La semaine dernière, mon collègue Claude Gruffat et moi-même avons écrit au Ministre de l’Agriculture Didier Guillaume pour l’enjoindre de soutenir nos propositions auprès du Commissaire européen à l’Agriculture. Voici son contenu :
Le Gua, le 2 avril 2020
Monsieur le Ministre,
La pandémie du coronavirus qui frappe aujourd’hui les différents pays du monde et de l’Union européenne nous oblige à nous adapter à des conditions difficiles et à des conséquences sanitaires, sociales, économiques et politiques, que personne n’est en mesure de mesurer ni même d’imaginer.
Le Parlement européen a réduit au minimum le travail de la Commission de l’Agriculture et des autres Commissions. Seuls un nombre restreint de dossiers urgents sont votés lors des sessions plénières exceptionnelles qui désormais se tiennent à Bruxelles. De même en France, le débat national organisé par la Commission Nationale du Débat Public est repoussé aux lendemains de la crise. Toutefois, nous tenons dès à présent, en tant que députés européens, à vous faire part des préoccupations suivantes, et sommes à disposition pour les discuter avec vous.

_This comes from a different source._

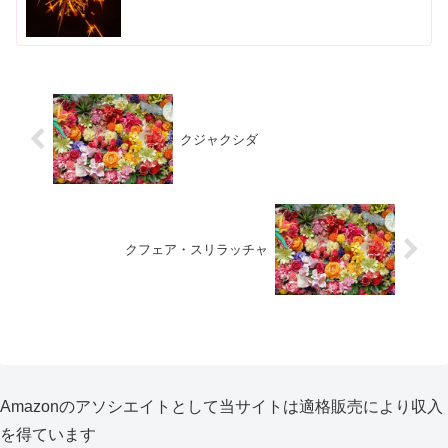
クジャクシダ
クフェア・スリラッチャ
Amazonのアソシエイトとして当サイトは適格販売により収入
を得ています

Les marchés agricoles sont durablement désorganisés. Les prix dans les filières exportatrices, comme la viande et le lait vont très probablement connaitre une baisse dramatique pour les producteurs, déjà contraints de réduire leurs volumes. C’est pourquoi nous soutenons votre demande faite à la Commission européenne d’utiliser tous les moyens prévus par l’Organisation Commune des Marchés de la Politique Agricole Commune (PAC) pour venir en soutien aux paysans. C’est un préalable indispensable à court-terme.
Une fois cela dit, la proposition de réforme de la PAC présentée par le Commissaire Phil Hogan en juin 2018 apparaît dramatiquement inadaptée aux enjeux actuels. Au-delà des polémiques partisanes, force est de constater qu’elle ne permet pas de mettre en œuvre des mesures adaptées pour accroître la résilience de la chaine alimentaire, rendue d’autant plus nécessaire par cette crise, ni pour lutter contre le réchauffement climatique et l’érosion de la biodiversité. Deux facteurs qui contribuent d’ailleurs à la multiplication des explosions virales.

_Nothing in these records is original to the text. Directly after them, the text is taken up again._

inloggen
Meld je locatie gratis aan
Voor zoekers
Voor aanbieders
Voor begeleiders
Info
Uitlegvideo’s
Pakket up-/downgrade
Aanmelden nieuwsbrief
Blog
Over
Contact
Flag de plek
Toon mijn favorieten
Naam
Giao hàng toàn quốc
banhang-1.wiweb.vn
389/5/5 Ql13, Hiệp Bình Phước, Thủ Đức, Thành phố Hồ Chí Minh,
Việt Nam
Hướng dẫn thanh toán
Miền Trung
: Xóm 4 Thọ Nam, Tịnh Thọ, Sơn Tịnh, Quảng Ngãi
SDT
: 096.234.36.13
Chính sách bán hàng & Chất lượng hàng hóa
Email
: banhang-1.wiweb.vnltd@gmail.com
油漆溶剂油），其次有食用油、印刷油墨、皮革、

La question du bien-être animal ne manquera pas de prendre plus de place encore dans le débat agricole. Le lien entre risque viral, élevage intensif, et transport longue distance des animaux inquiétera bien davantage les consommateurs demain. C’est pourquoi la résilience du modèle européen d’agriculture, l’autonomie alimentaire des territoires et la confiance des consommateurs doivent être centraux dans la future PAC.

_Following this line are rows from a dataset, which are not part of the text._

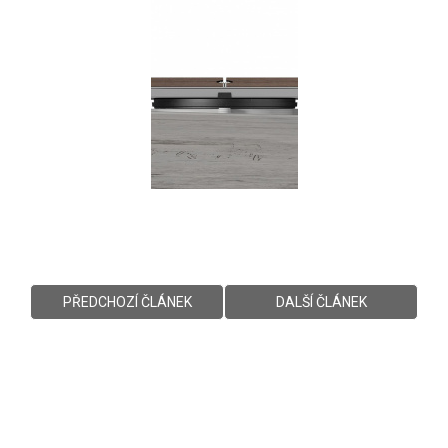
PŘEDCHOZÍ ČLÁNEK
DALŠÍ ČLÁNEK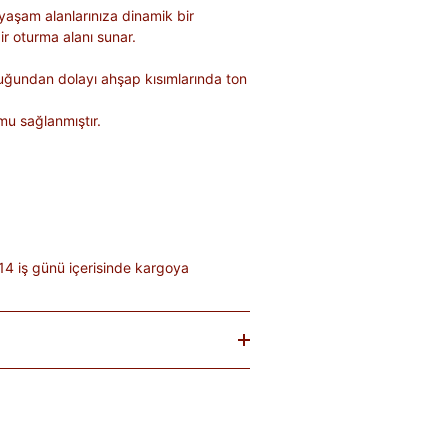
yaşam alanlarınıza dinamik bir
r oturma alanı sunar.
duğundan dolayı ahşap kısımlarında ton
mu sağlanmıştır.
14 iş günü içerisinde kargoya
baren
14 gün
içinde iade edebilirsiniz.
tekrar satılması mümkün olmayan
teslim sırasında kargo tutanağı ile
. Ürünlerin termin ve kargo süreleri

Nous ne pouvons plus nous autoriser le moindre tabou. S’en tenir à la réforme actuelle de la PAC serait faire fi de la crise et ses enseignements possibles. Afin que la Commission européenne puisse prendre en compte ces nouveaux éléments et offrir une visibilité aux paysans de l’Union européenne, nous vous demandons donc de soutenir auprès de vos collègues la mise en place d’une période de transition d’au moins deux ans. Pour qu’il y ait un avant et un après « coronavirus », tout peut et doit être mis sur la table. Les événements nous l’imposent.
L’Union européenne doit se doter rapidement d’un budget à la hauteur des nouveaux enjeux. La solidarité européenne ne sera possible qu’en augmentant significativement le budget commun en allant au-delà de ce qui est proposé par la Commission européenne. Les nouvelles politiques qui devront être développées au niveau communautaire ne peuvent se réaliser aux dépends de l’agriculture et du monde rural qui assurent l’alimentation de 450 millions de citoyennes et de citoyens européen. Nous avons besoin plus que jamais de garantir la souveraineté alimentaire en Europe.
En annonçant la mobilisation de 750 milliards d’euros pour sauver l’économie européenne, la Banque centrale Européenne a su montrer de l’ambition pour répondre à l’urgence. Faisons un exemple de cette capacité à tout bousculer et espérons que demain, nous serons capables, ensemble, d’en faire autant pour réussir à changer de modèle agricole.
Veuillez agréer, Monsieur le ministre, l’expression de notre très haute considération.